How do you enroll a new user?
- The CrossChannel platform enrolls the user’s device, not the user himself
- An enrollment creates a binding between the user’s mobile device and the CrossChannel service
- A unique activation code (often a QR code) is sent to the user, which creates a complex cryptographic handshake between the application and the CrossChannel service. From that point onward, the user’s phone becomes a possession element.
How does the authentication process work?
- After the user is enrolled, he inputs his user id
- This triggers a push notification which causes the mobile device to retrieve the authentication context via a secure channel
- The user crosses over to the device and authenticates with biometrics or PIN
How does the CrossChannel platform block malware?
- Short circuits attacks:
- Password theft and reuse
- Social engineering
- Device cloning / SIM swapping
- Malware attacks on mobile apps
- Code injection, debugging, app repackaging
- Friendly fraud (non-repudiation)
- b.The security features in the CrossChannel SDK include
- Cryptographic integrity
- Device authenticity
- App repacking check
- Code injection check
- Keylogger and screen reader check
- Overlay attack prevention
What if the user’s phone is stolen or lost?
- If the device is stolen, the bad actor would need to
- 1) unlock the device
- 2) bypass the CrossChannel in-app biometric authentication method on the mobile app (you cannot cancel to revert to a username/password model)
- If the device is lost, the user would need to re-enroll via remote ID verification. The process involves scanning a driver’s license for document verification, then taking a quick selfie video for liveness detection and to compare the document picture with the selfie
- If the device is lost, the user would need to re-enroll. We are working on a recovery mechanism to restore a user’s account onto a new device
What data does CrossChannel gather about the user?
- There are only two types of PII collected: Phone Device Identifer and GPS coordinates when an authentication or authorization is attempted (as a risk attribute if the Client opts to collect it)
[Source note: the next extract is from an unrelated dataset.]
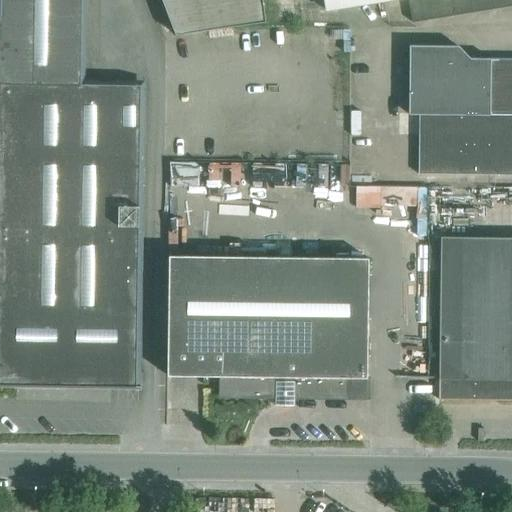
[(0,0),(0,383),(136,386),(140,84),(80,83),(80,0),(0,0)]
- Because the identity of the user is managed by the Client, we do not know basic personal information about the user, such as name, address, DOB, etc. Essentially, we do not know who the user is
- Over 30 risk parameters are gathered based on the Client’s configuration. This allows the Client to collect risk data to establish their own risk policies
What’s the difference between the CrossChannel platform and SMS OTP?
- OTP (one time passcode) delivered via text message is a code that is valid for only one login session or transaction. This method of providing a second factor has been around for many years and is still commonly used in many industries
- However, in mid 2016 NIST published a notice explaining that SMS OTP should be deprecated because there are multiple ways for a malicious actor to exploit the security flaws, such as man in the middle or SIM swapping attacks
- The EU no longer allows SMS OTP for banking or payments, which was a primary driver for NIST to follow suit
What’s the difference between the CrossChannel platform and the native biometric function on the device?
- The native biometric function is bound to a username/password, designed primarily for convenience. Thus, the biometric is acting as a proxy or shortcut for the username/password. A bad actor can always cancel the biometric prompt and revert to a username/password model
- The CrossChannel platform is designed to increase convenience and security. The CrossChannel method cryptographically binds the biometric to the device ID, completely eliminating the username/password model.
- The CrossChannel platform also offers a consistent experience across all service channels, whether online, in person, over the phone, on mobile, or on a kiosk. The native biometric function only works for mobile apps
What if the user is on an older phone model without biometrics, or does not own a smartphone?
- A 2019 Pew Research study estimates 81% of Americans now own a smartphone, and the number continues to climb
- The CrossChannel platform offers a PIN code option for those who do not, or choose not, to use biometrics on their device
- For users without a smartphone, the Client will need to continue supporting users with existing techniques, such as usernames and passwords
Is biometrics accurate? Can it be spoofed or hacked?
- The probability of hacking a biometric is far more difficult than a username/password. Studies calculate the probability as 1 in 1,000,000 for facial and 1 in 50,000 for touch.
- The bottom line is a combination of a cryptographically-bound biometric, and a secured mobile device, becomes a very powerful authenticator that is both fast and secure.